Written task 1:
Answer these questions using the text about Ed Marcus:
(a) In what year was Marcus elected to the state Senate?
(b) What share of the vote at a party's convention did a candidate need in order to qualify for a primary?
(c) Who challenged Marcus in the primary when he sought re-election to the Senate?
Written task 2:
Reproduce the text about Ed Marcus word for word, from "Bailey was not" up to and including "New Haven Democrat.".
━━━━━ Text
Former state Senator Ed Marcus, who broke the iron grip of party bosses on the state legislature, died Thursday morning. He was a candidate in the state’s first year of primaries and served as Democratic party chairman from 1992 to 2002.

Marcus was elected to the Senate from New Haven in the Democratic landslide of 1958. When he became the Senate Majority Leader in the late 1960s, Marcus successfully challenged state and national party chairman John M. Bailey’s control over legislative patronage. The contentious move, according to Bruce Rubenstein, Marcus’s colleague in party politics, allowed the legislature to become a professional and equal branch of government.

Bailey was not pleased. The party boss opposed Marcus’s 1970 bid for the U.S. Senate. That was the first year of party primaries in the state. A candidate needed to win 20% at their party’s convention to qualify for a primary. There was no provision for collecting signatures to be included on the party contest ballot.

Marcus placed third at the Democratic convention, behind the endorsed candidate, Stamford zipper manufacturer Alphonse Donahue, and anti-Vietnam war candidate Reverend Joseph Duffey. Marcus was third in the primary as well. A quirk in the state’s new primary law set the date for statewide and congressional primaries before legislative ones. Marcus was able to seek re-election to the Senate but faced a primary from Joseph Lieberman, also a New Haven Democrat.
━━━━━━━━━━
━━━━━ Data excerpt
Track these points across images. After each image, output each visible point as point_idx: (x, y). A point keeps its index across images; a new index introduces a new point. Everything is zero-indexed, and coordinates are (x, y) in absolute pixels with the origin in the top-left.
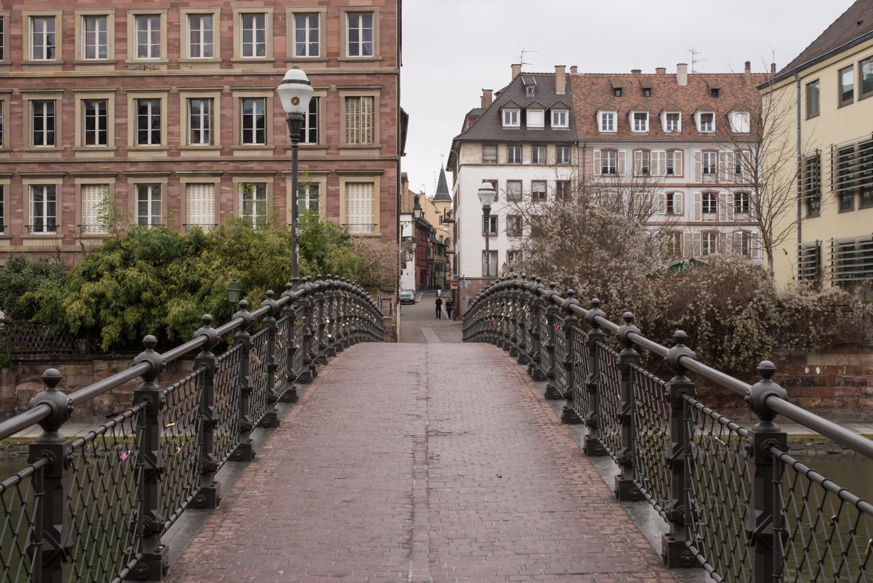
━━━━━━━━━━
Expected answer 1:
(a) 1958
(b) 20%
(c) Joseph Lieberman

Expected answer 2:
Bailey was not pleased. The party boss opposed Marcus’s 1970 bid for the U.S. Senate. That was the first year of party primaries in the state. A candidate needed to win 20% at their party’s convention to qualify for a primary. There was no provision for collecting signatures to be included on the party contest ballot.

Marcus placed third at the Democratic convention, behind the endorsed candidate, Stamford zipper manufacturer Alphonse Donahue, and anti-Vietnam war candidate Reverend Joseph Duffey. Marcus was third in the primary as well. A quirk in the state’s new primary law set the date for statewide and congressional primaries before legislative ones. Marcus was able to seek re-election to the Senate but faced a primary from Joseph Lieberman, also a New Haven Democrat.